Plainfield's earliest settlers, like many others who pioneered this country, were seeking religious and political freedoms denied them in their own countries. By 1685,

seven families (whose name identify them as "all good Scots") established farms along the Cedar Brook. But long before the arrival of the first settlers, Indians had frequented the area in their travels between the Hudson and Delaware rivers. Those living in the Plainfield area were the Watchungs, part of the Lenni-Lenape tribe. They encamped along the Green Brook and in the areas of the Watchung and Park avenues, and Grant and Clinton avenues. The trails they marked out hundreds of years ago ran through the heart of our city. When the railroad was built in the 1800's, it followed that old Indian cut-off to the sea. The new settlement was named Milltown, a reference to the gristmill, which was built in 1760 on the Green Brook, near what is now Watchung Avenue. In 1788, the Quakers moved their Friends Meeting House from the original site near what is today the Plainfield Country Club, to the corner of Watchung Avenue and East Third Street where it remains as one of the historical landmarks of the city. Although the Plainfield area was mostly open farmland with a population of only about 50, it was considered of sufficient military importance during the Revolutionary period to warrant a large militia post.
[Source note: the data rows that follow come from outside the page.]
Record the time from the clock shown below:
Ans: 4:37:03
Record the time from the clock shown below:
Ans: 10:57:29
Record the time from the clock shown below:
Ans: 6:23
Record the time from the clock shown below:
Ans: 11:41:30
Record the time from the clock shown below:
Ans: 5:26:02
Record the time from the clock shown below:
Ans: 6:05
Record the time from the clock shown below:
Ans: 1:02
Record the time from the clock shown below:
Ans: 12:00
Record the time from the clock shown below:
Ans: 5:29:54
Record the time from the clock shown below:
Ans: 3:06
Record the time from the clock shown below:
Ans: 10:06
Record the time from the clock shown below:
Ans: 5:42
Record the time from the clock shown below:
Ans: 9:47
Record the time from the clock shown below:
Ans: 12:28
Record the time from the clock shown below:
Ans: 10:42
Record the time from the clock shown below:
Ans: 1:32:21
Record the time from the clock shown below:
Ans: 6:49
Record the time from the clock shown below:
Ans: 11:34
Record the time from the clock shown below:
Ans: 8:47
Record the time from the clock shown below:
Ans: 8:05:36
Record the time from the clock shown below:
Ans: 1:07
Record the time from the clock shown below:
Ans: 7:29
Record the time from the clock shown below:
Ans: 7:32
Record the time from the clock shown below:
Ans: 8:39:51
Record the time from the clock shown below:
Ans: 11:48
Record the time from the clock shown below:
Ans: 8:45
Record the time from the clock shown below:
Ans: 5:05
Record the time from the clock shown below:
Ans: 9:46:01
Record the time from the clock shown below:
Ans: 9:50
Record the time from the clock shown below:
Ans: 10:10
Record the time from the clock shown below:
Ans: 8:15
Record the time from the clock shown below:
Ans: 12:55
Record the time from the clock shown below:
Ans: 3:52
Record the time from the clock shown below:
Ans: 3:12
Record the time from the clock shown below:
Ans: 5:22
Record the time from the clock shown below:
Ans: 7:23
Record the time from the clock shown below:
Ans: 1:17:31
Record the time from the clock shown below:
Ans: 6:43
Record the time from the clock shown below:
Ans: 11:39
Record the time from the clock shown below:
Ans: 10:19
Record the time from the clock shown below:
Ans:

On April 1, 1800, a post office was established and the name of the growing community (pop. 215) was changed to Plainfield, appropriate to the gently rolling fields

of the area. Plainfield at this time consisted of one Presbyterian church, one Baptist and one Methodist church, two Friend's meeting houses (Hick site and Orthodox), two grist mills, one saw mill, four stores, thirteen master hatters, who manufacture about $74,000 worth of hats annually; five master tailors, employing 70 hands, which work for the southern market; a fire engine, and company, a mutual insurance company. As with many other urban communities, Plainfield's growth followed completion of the railroad in 1838 when service was provided between Elizabethtown and Plainfield. The traveler reached New York by boarding a boat at Elizabethport. With improvement t of railway service, Plainfield became a commuter town for New York. Many urban dwellers that came to spend their summers and vacations "in the country" stayed to build their homes there. By the late 1860's some wooded residences were being converted into stores.